Os estudos, no entanto, estão apenas começando, segundo o cientista. Na próxima etapa serão estudadas formulações nanotecnológicas que permitirão a liberação controlada do fármaco, dirigindo-o diretamente aos macrófagos – as células onde se abriga o parasita. "Com isso poderemos diminuir muito a quantidade de medicamento administrada, amenizando assim a toxicidade e otimizando a terapia", declarou.
Segundo Tempone, os estudos de adaptação de fármacos já existentes – conhecidos como piggy-back chemotherapy – embora não tragam inovação, são importantes do ponto de vista da saúde pública devido à possibilidade de colocar fármacos no mercado com mais rapidez.
O custo e o tempo de desenvolvimento, no entanto, seriam muito mais reduzidos para um fármaco feito com base na nimodipina, segundo ele. As triagens, de acordo com o cientista, são feitas com medicamentos genéricos para evitar futuros entraves com patentes. "Os testes in vitro foram muito promissores. Agora passaremos para testes in vivo e, funcionando no animal, a próxima etapa é o estudo clínico em humanos", disse.
Tempone explicou que o único fármaco desenvolvido e testado especialmente para a leishmaniose é o antimônio, descoberto em 1912 pelo brasileiro Gaspar Vianna – um aluno do sanitarista Oswaldo Cruz. Esse metal, altamente tóxico, é a base do glucantime, o fármaco-padrão usado clinicamente para o tratamento da doença até hoje.
"Há outros medicamentos também utilizados contra a doença, mas nenhum deles foi desenvolvido originalmente para a leishmaniose e todos esbarram na extrema toxicidade. Muitos pacientes chegam até a morrer em decorrência da medicação. Por isso a necessidade do desenvolvimento de novos fármacos é tão urgente", afirmou.
Entre os medicamentos utilizados como alternativa ao antimônio, Tempone cita a pentamidina, que era utilizada como hipoglecimiante, a anfotericina-B, originalmente sintetizada e utilizada para tratamento de doenças fúngicas, e a miltefosina, um antitumoral que está em fase clínica 4 de testes na Índia, onde já é a droga-padrão para o tratamento da leishmaniose.

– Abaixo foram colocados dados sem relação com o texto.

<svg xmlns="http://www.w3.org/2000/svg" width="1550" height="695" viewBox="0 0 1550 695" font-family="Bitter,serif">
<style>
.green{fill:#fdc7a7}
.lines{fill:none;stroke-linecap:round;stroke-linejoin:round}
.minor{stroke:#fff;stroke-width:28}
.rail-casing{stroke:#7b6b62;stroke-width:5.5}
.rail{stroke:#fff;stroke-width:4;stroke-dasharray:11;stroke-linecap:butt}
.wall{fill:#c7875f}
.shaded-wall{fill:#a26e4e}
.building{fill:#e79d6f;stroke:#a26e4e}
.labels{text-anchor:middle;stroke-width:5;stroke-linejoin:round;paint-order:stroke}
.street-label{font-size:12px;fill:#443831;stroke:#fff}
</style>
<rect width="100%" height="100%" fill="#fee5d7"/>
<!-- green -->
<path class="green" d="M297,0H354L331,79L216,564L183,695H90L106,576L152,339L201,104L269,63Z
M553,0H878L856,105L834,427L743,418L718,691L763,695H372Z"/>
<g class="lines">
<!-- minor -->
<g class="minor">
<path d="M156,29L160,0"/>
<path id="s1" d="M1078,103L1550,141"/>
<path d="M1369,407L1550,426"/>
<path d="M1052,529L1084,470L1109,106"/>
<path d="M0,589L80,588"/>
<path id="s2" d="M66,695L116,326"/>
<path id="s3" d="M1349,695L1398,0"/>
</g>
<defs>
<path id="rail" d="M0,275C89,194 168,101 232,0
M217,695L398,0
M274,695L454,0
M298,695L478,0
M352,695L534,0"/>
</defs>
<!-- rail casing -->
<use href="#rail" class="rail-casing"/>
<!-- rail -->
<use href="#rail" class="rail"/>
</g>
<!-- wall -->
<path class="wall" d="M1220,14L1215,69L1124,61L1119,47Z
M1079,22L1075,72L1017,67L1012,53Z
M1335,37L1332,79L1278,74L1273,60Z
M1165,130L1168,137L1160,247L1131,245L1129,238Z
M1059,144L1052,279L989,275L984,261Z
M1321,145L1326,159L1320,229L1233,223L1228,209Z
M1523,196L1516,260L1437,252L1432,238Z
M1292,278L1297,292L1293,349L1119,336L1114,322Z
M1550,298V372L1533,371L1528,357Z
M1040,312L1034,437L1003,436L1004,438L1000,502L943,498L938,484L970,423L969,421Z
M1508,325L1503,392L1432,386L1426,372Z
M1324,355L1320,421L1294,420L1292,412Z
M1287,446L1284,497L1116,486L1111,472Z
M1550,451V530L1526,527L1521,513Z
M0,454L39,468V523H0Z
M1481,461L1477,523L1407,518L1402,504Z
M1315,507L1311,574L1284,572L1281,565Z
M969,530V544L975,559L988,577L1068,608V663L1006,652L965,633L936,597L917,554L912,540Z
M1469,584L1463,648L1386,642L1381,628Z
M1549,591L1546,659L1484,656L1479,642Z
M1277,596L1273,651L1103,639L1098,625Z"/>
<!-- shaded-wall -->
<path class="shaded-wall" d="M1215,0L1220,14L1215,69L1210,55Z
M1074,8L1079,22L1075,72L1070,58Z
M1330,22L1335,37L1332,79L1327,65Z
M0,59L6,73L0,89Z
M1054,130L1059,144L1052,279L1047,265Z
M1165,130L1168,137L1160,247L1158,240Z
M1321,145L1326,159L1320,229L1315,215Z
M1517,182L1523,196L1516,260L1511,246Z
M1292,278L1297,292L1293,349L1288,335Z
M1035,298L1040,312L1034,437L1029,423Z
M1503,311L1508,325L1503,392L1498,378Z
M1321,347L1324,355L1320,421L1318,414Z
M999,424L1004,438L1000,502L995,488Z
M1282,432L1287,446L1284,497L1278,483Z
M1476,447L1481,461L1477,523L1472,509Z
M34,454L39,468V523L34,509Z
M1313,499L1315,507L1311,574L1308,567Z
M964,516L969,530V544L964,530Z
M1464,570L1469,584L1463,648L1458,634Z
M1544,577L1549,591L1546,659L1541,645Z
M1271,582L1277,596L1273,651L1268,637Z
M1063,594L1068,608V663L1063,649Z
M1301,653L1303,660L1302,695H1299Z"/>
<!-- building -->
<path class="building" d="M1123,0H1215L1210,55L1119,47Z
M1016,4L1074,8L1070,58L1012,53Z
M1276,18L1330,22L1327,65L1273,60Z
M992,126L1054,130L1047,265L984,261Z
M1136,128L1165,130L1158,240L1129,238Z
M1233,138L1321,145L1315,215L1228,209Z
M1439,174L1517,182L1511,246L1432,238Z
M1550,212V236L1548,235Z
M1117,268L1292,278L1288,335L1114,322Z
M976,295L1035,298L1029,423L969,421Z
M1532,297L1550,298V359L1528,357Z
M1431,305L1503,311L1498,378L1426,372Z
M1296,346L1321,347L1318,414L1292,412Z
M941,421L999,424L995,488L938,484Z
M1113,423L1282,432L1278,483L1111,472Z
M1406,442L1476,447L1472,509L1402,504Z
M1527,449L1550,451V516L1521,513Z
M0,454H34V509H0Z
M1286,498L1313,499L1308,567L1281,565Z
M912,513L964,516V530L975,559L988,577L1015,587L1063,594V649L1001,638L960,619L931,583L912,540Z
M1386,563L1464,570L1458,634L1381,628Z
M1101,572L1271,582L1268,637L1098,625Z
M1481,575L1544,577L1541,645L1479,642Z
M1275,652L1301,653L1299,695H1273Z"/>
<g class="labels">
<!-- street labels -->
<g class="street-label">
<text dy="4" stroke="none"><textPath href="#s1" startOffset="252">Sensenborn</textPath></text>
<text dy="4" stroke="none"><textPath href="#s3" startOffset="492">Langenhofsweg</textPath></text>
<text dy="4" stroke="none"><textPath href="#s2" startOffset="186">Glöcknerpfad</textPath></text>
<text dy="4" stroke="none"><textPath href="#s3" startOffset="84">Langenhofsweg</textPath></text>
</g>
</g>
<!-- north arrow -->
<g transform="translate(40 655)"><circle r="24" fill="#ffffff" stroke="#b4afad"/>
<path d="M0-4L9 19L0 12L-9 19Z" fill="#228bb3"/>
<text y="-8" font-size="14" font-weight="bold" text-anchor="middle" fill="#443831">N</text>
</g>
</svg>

Nanotecnologia farmacológica
Na próxima etapa, com apoio da FAPESP e do Conselho Nacional de Desenvolvimento Científico e Tecnológico (CNPq), o grupo coordenado por Tempone fará estudos em modelos animais e trabalhará com as nanoformulações para liberação controlada do fármaco, usando lipossomas – um vetor de transporte não-viral de genes em formato de pequenas vesículas esféricas.
"Usaremos nanolipossomas e, com isso, poderemos dirigir o fármaco com maior precisão à célula infectada, minimizando a toxicidade no organismo e aumentando a eficácia do tratamento", disse.
Nessas nanoformulações, segundo Tempone, o fármaco é encapsulado e enviado pela corrente sanguínea. "Além dessas formulações, estamos estudando também combinações terapêuticas. Poderemos, por exemplo, combinar a nimodipina com o antimônio. Dessa maneira, se não for possível eliminar o antimônio, poderemos tavez reduzir expressivamente sua dose", declarou.
A leishmaniose é transmitida pela picada de flebotomíneos, hospedeiros do parasita leishmânia. O inseto se contamina ao sugar o sangue de mamíferos infectados e, ao picar um animal ou pessoa sadia, o flebótomo injeta secreção salivar com as leishmânias.
A forma tegumentar da doença atinge as mucosas do corpo e causa lesões na pele, enquanto a leishmaniose visceral ataca o fígado humano e pode levar o indivíduo à morte. Presente em todo o país, especialmente no litoral e na região Norte, a leishmaniose visceral avança a passos largos em território paulista, desde que o primeiro caso foi registrado, em 1985.